A council plan to move the Byron Environment Centre (BEC) kiosk – located in Byron Bay’s Railway Park – by December 13 has sparked outrage from founding members.
Council’s Project Officer said in an email on October 16 that Council had received ‘community feedback via the Byron Bay Town Centre Master Plan Leadership Team that the BEC kiosk in Railway Square would best be located elsewhere.’
The Project Officer said, ‘Relocating the kiosk would improve community and visitor use of the park by increasing access and egress through the park and increasing visibility and community safety in line with CPTED (crime prevention through environmental design) principles.’
But Nino MacDonald says the reasons cited are ‘petty and not insurmountable.’
‘There is no evidence for this contention and the BEC would argue that quite the opposite is actually the case; that there would be strong support in the community to keep the Rotunda in its current location as part of the Master Plan.
‘Since its inception in the late 80s (former mayor Jan Barham being one of its founding members), the Environment Centre has represented the environmental aspirations and values of the Byron community, with a physical presence in locations including the Visitors Centre, at various shops in Byron Bay, the North Power building, the Mullum Railway Station and up to its present incarnation in Railway Park.’
MacDonald says the rotunda is a tourist attraction and has auspiced many community events over the years.
‘In the past, Council has given the BEC access to the power box and water infrastructure in Railway Park, as well as later connecting the rotunda to the grid, and laying down pavers around the kiosk that indicated a level of acceptance by Council.’
While council staff say they are ‘willing to assist BEC with the physical relocation of the kiosk structure to a new location,’ no alternate site has been suggested.

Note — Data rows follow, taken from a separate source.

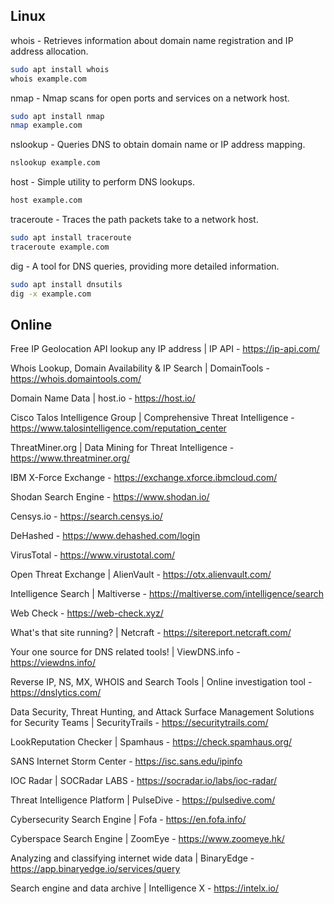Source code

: ## Linux

whois - Retrieves information about domain name registration and IP address allocation.
```bash
sudo apt install whois
whois example.com
```

nmap - Nmap scans for open ports and services on a network host.
```bash
sudo apt install nmap
nmap example.com
```

nslookup - Queries DNS to obtain domain name or IP address mapping.
```bash
nslookup example.com
```

host - Simple utility to perform DNS lookups.
```bash
host example.com
```

traceroute - Traces the path packets take to a network host.
```bash
sudo apt install traceroute
traceroute example.com
```

dig - A tool for DNS queries, providing more detailed information.
```bash
sudo apt install dnsutils
dig -x example.com
```

## Online

Free IP Geolocation API lookup any IP address | IP API - https://ip-api.com/

Whois Lookup, Domain Availability & IP Search | DomainTools - https://whois.domaintools.com/

Domain Name Data | host.io - https://host.io/ 

Cisco Talos Intelligence Group | Comprehensive Threat Intelligence - https://www.talosintelligence.com/reputation_center

ThreatMiner.org | Data Mining for Threat Intelligence - https://www.threatminer.org/

IBM X-Force Exchange - https://exchange.xforce.ibmcloud.com/

Shodan Search Engine - https://www.shodan.io/

Censys.io - https://search.censys.io/

DeHashed - https://www.dehashed.com/login

VirusTotal - https://www.virustotal.com/

Open Threat Exchange | AlienVault - https://otx.alienvault.com/

Intelligence Search | Maltiverse - https://maltiverse.com/intelligence/search

Web Check - https://web-check.xyz/

What's that site running? | Netcraft - https://sitereport.netcraft.com/  

Your one source for DNS related tools! | ViewDNS.info - https://viewdns.info/

Reverse IP, NS, MX, WHOIS and Search Tools | Online investigation tool - https://dnslytics.com/

Data Security, Threat Hunting, and Attack Surface Management Solutions for Security Teams | SecurityTrails - https://securitytrails.com/

LookReputation Checker | Spamhaus - https://check.spamhaus.org/

SANS Internet Storm Center - https://isc.sans.edu/ipinfo

IOC Radar | SOCRadar LABS - https://socradar.io/labs/ioc-radar/

Threat Intelligence Platform | PulseDive - https://pulsedive.com/

Cybersecurity Search Engine | Fofa - https://en.fofa.info/

Cyberspace Search Engine | ZoomEye - https://www.zoomeye.hk/

Analyzing and classifying internet wide data | BinaryEdge - https://app.binaryedge.io/services/query

Search engine and data archive | Intelligence X - https://intelx.io/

Byron Shire Council GM Ken Gainger said that ‘as one of the catalyst sites identified in the Byron Bay Town Centre Master Plan the Council recognises the importance of pushing ahead with the refurbishment of Railway Park, Byron Bay, so as to embrace and embody recently adopted place-making design principles.’
Supported by a budget of $500K including a $260K Tourism Demand Driver Infrastructure grant and revenue derived from Pay Parking, the Railway Park upgrade plans have been developed following a design Charette conducted with a Council appointed landscape architect and a group of 22 prominent members of the Byron community (Master Plan Leadership Group) who were appointed by the council to guide the implementation of key Master Plan projects.
Final draft plans have now been developed which will be placed before the Leadership Group later this week for sign off and preliminary works are now under way to prepare the Park for the extensive upgrade.
The design plans emanating from the Charette do not include retention of the small kiosk utilised by the Byron Environment Centre.
Accordingly, Council has signalled plans to remove the kiosk from the Park and has sought feedback from stakeholder groups about this prospect.
Mr Gainger said that the Park upgrade was widely supported within the Byron community and Council is committed to delivering the Railway Park project in accordance with the timelines agreed to as part of its acceptance of the government grant funding package.”